● Aim of the exercise
In the records below, find the line holding "focal_35mm: 36"; copy it and every line after it to the end, omitting all images.

Intrinsic camera parameters:

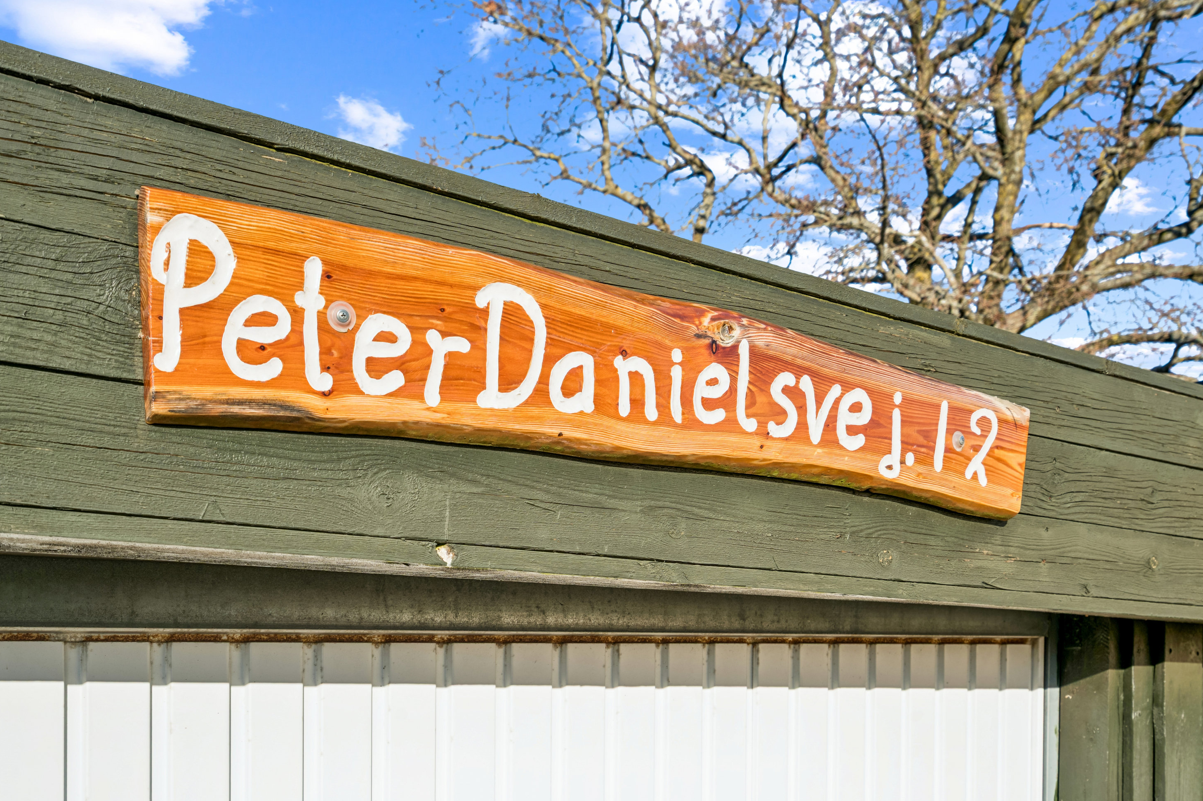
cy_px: 403
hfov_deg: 53.1
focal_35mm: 36
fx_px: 1203
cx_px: 603
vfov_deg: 36.9
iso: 64
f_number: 8
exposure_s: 1/160
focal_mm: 35
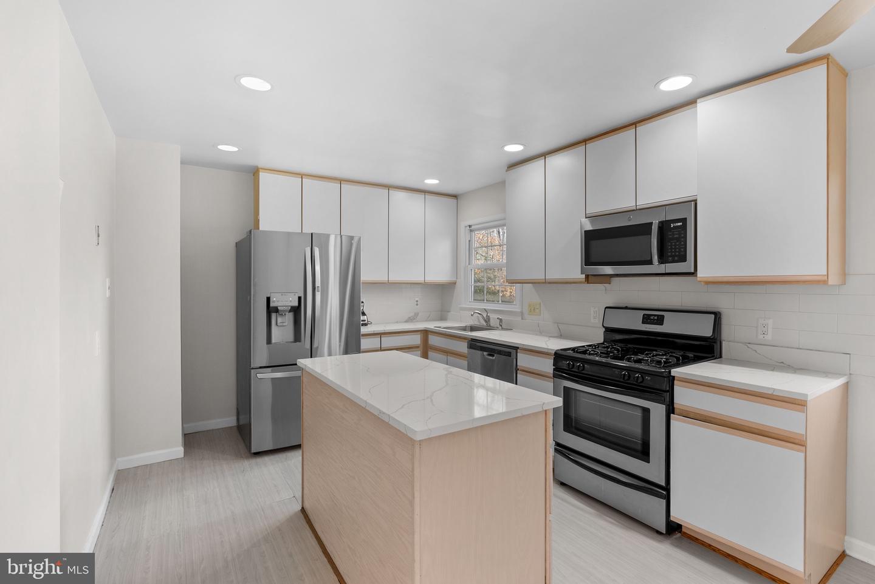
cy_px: 292
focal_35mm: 16
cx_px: 438
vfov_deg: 73.8
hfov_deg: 96.7
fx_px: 389
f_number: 8
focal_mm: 16
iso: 800
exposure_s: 1/8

● Response area
focal_35mm: 36
fx_px: 1203
cx_px: 603
vfov_deg: 36.9
iso: 64
f_number: 8
exposure_s: 1/160
focal_mm: 35
cy_px: 292
focal_35mm: 16
cx_px: 438
vfov_deg: 73.8
hfov_deg: 96.7
fx_px: 389
f_number: 8
focal_mm: 16
iso: 800
exposure_s: 1/8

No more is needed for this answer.